======== Material supplied ========
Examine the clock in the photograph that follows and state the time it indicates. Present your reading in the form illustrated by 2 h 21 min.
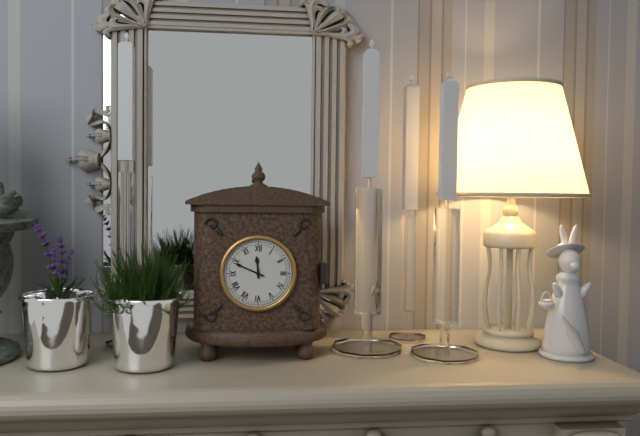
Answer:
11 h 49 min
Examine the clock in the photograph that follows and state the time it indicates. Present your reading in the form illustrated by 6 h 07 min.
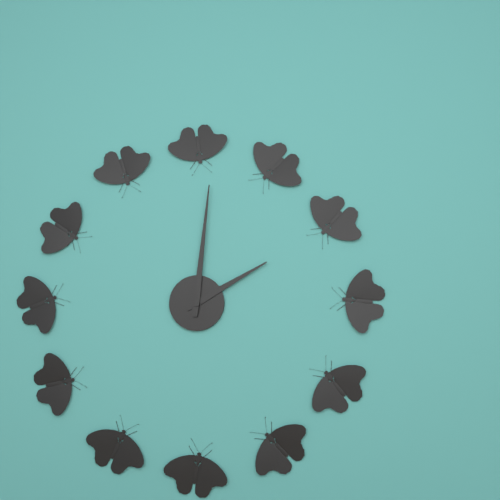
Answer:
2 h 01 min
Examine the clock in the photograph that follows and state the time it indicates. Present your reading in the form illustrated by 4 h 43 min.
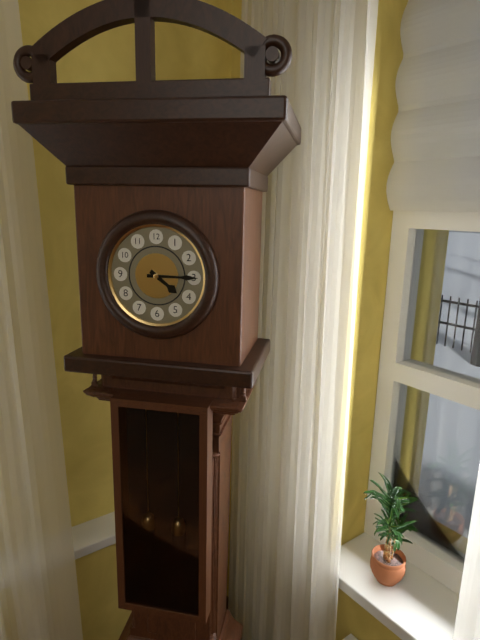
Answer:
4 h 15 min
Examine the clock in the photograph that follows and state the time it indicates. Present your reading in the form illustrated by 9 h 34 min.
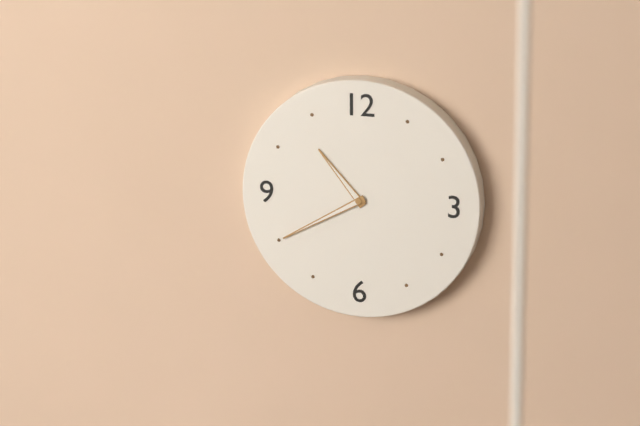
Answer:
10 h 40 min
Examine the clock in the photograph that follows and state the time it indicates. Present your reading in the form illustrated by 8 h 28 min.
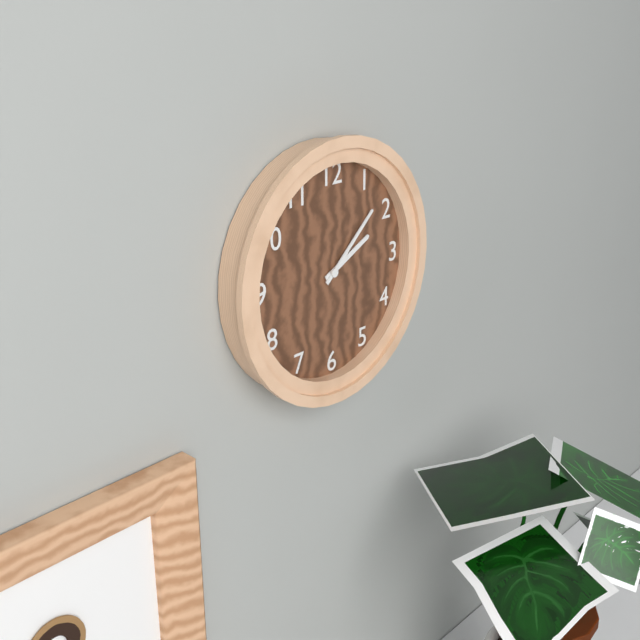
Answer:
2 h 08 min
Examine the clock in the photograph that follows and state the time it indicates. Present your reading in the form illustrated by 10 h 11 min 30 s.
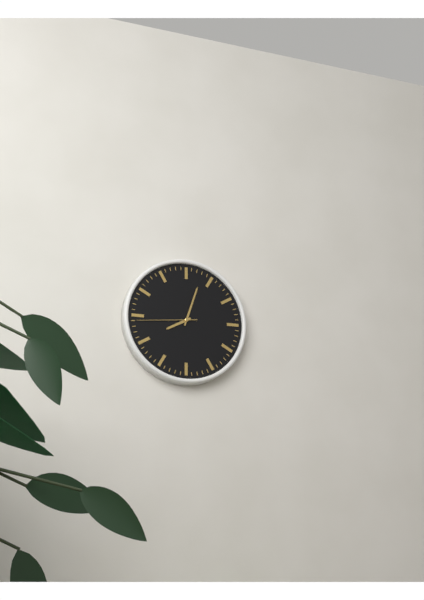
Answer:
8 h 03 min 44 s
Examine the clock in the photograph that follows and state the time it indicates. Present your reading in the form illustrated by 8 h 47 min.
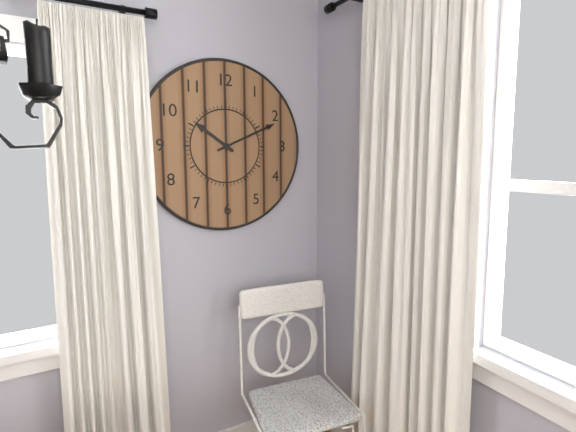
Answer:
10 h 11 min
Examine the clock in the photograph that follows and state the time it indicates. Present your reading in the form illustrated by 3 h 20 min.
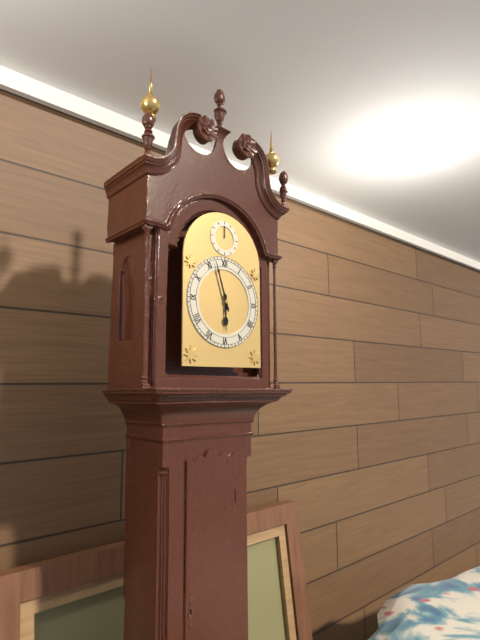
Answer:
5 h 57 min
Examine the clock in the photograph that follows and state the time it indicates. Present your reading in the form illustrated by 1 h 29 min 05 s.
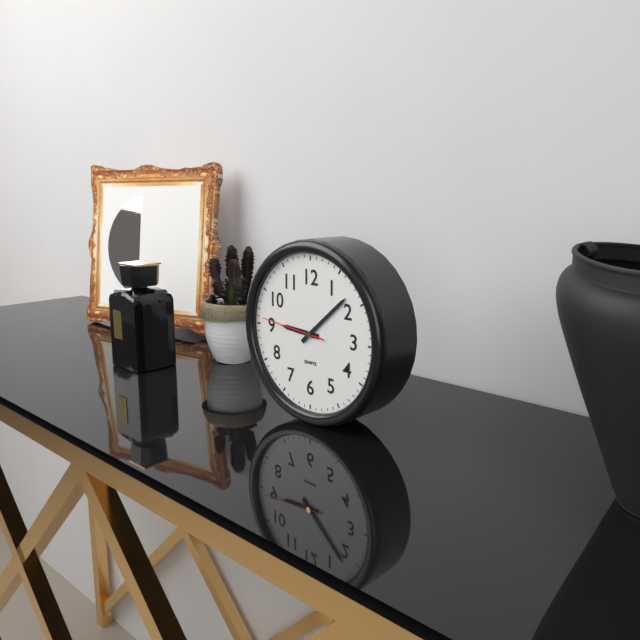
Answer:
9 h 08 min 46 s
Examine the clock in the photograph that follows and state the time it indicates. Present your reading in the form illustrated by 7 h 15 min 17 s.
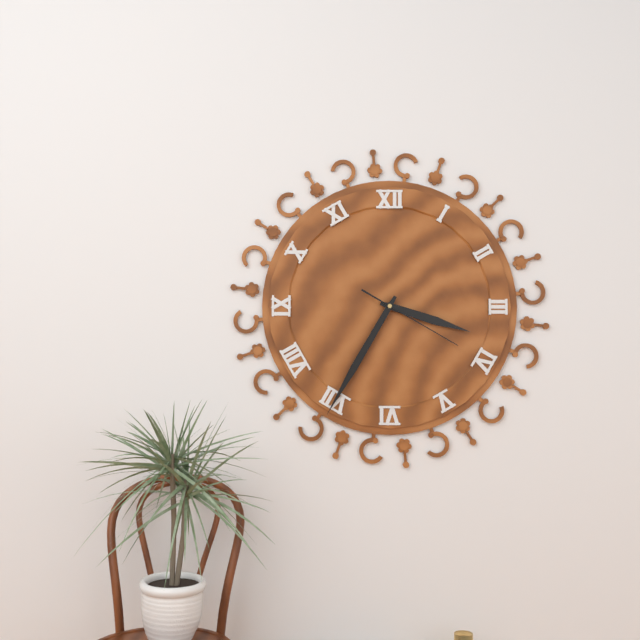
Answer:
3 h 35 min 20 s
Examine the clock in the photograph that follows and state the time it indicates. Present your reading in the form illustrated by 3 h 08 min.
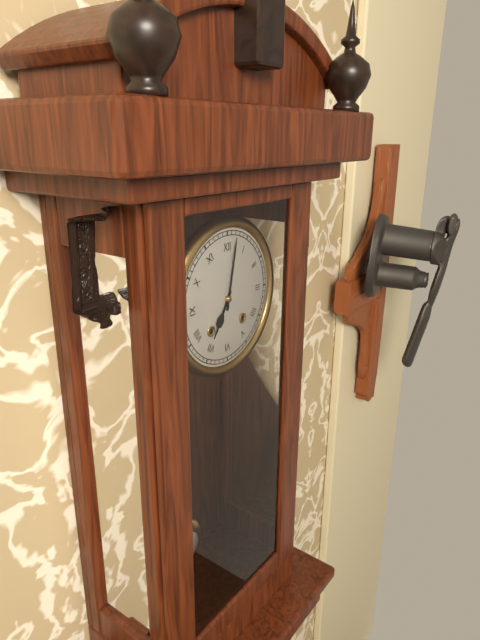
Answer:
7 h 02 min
========
What the task asks: Can you render all the records above as a two-column CSV headed "prompt" and "time", one row per record, with the record's text and its answer each in a single quoted field and any line breaks turned into spaces? Leave the pictures out of it.

Response to this exercise:
prompt,time
"Examine the clock in the photograph that follows and state the time it indicates. Present your reading in the form illustrated by 2 h 21 min. Answer:","11 h 49 min"
"Examine the clock in the photograph that follows and state the time it indicates. Present your reading in the form illustrated by 6 h 07 min. Answer:","2 h 01 min"
"Examine the clock in the photograph that follows and state the time it indicates. Present your reading in the form illustrated by 4 h 43 min. Answer:","4 h 15 min"
"Examine the clock in the photograph that follows and state the time it indicates. Present your reading in the form illustrated by 9 h 34 min. Answer:","10 h 40 min"
"Examine the clock in the photograph that follows and state the time it indicates. Present your reading in the form illustrated by 8 h 28 min. Answer:","2 h 08 min"
"Examine the clock in the photograph that follows and state the time it indicates. Present your reading in the form illustrated by 10 h 11 min 30 s. Answer:","8 h 03 min 44 s"
"Examine the clock in the photograph that follows and state the time it indicates. Present your reading in the form illustrated by 8 h 47 min. Answer:","10 h 11 min"
"Examine the clock in the photograph that follows and state the time it indicates. Present your reading in the form illustrated by 3 h 20 min. Answer:","5 h 57 min"
"Examine the clock in the photograph that follows and state the time it indicates. Present your reading in the form illustrated by 1 h 29 min 05 s. Answer:","9 h 08 min 46 s"
"Examine the clock in the photograph that follows and state the time it indicates. Present your reading in the form illustrated by 7 h 15 min 17 s. Answer:","3 h 35 min 20 s"
"Examine the clock in the photograph that follows and state the time it indicates. Present your reading in the form illustrated by 3 h 08 min. Answer:","7 h 02 min"